Öğretmen yetiştiren programların kontenjanları, Türkiye’deki öğretmen ihtiyacı ile uyumlu bir şekilde sınırlandırılmalıdır. Öğretmenler sadece Eğitim Fakültelerinde yetiştirilmeli, öğretmen yetiştiren programlara öğrenci kabulü üniversiteye öğrenci seçme ve kabulünden farklılaştırılmalıdır. Eğitim fakültelerine girişte seçme işleminin, öğretmenliğe uygunluk, mesleğe yatkınlık gibi hususları dikkate alarak; yetenek, yetkinlik, beceri ile insana ve öğrenmeye yönelik tutumların çoklu yöntem ve araçlarla değerlendirilmesine dayalı bir seçme ve yerleştirme gerçekleştirilmelidir.

Her öğretim yılı başında norm kadro esasına göre açık bulunan tüm kadrolara atama yapılmalıdır. Kadro yetersizliği gibi bir nedenle sözleşmeli, ücretli veya vekil öğretmen uygulaması ile ihtiyacın karşılanması eğitimsel açıdan kabul edilemez. Okullarda eğitimin kalitesi yöneticilerin liyakata dayalı bir kariyer sistemi içinde atanmaları ile sağlanabilir. Okul yöneticiliği geçici veya ikinci görev değil profesyonel bir meslek olmalı ve okul yöneticileri sınavla kadro karşılığı atanmalıdır.

Okullarda eğitim öğretim faaliyetlerinin izlenmesi, değerlendirilmesi ve etkili bir rehberlik sağlanması için etkili bir teftiş yapısı oluşturulmalıdır.

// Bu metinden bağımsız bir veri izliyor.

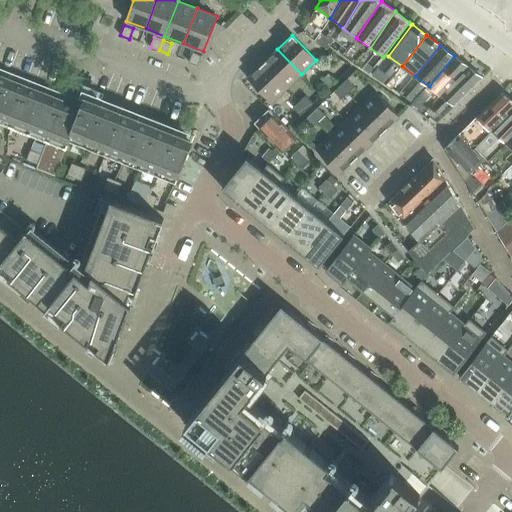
[(277,49),(262,63),(286,88),(301,74),(277,49)]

Yeter sayıda ve nitelikte Milli Eğitim Müfettiş istihdam edilerek, denetim ve rehberliğin yerinde ve zamanında olması sağlanmalıdır. Öğretmene gelişim için her türlü destek sağlandıktan sonra işini layıkıyla yapan öğretmenle yapmayan öğretmen ayrılmalıdır.

Öğretmenlik, uzman öğretmenlik ve başöğretmenliği kapsayan bir kariyer basamakları sistemi oluşturulmalıdır. Bunun için fiili olarak öğretmenlik görevinde kanıtlanmış başarılar esas alınmalıdır. Ek ders ücretleri tamamen kaldırılmalı, öğretmenlerin dersi içi ve ders dışı her türlü eğitim öğretim çalışmalarını kapsayan bir iş yükü tanımı üzerinden aylık maaşların yeniden yapılandırılması gerekmektedir. Dezavantajlı yerleşimlerde çalışanlara teşvikler sağlanmalıdır.

Öğretmenlerle ilgili disiplin işlemlerinde ayrı bir duyarlılık gösterilmelidir. Okul ortamının suçtan arındırılması ve öğretmenlerin güvenliğinin sağlanması amacıyla eğitim hizmetleri sınıfında çalışanlara karşı işlenen suçlarda cezalar artırımlı uygulanmalıdır.

Yapacağımız kanunla eğitimin niteliği, mesleğe giriş koşulları, mesleki gelişim, özlük hakları, kariyer basamakları, etik standartlar, yönetici, denetici eğitimi ve istihdamı gibi konuların bir bütünlük içinde düzenlenmelidir. Çocuklarımıza daha iyi bir gelecek bırakabilmenin yolu, onları öğretmen olmaktan gurur duyan ve mesleğinin gerektirdiği yeterliliklere sahip öğretmenlere emanet etmekten geçtiği unutulmamalıdır.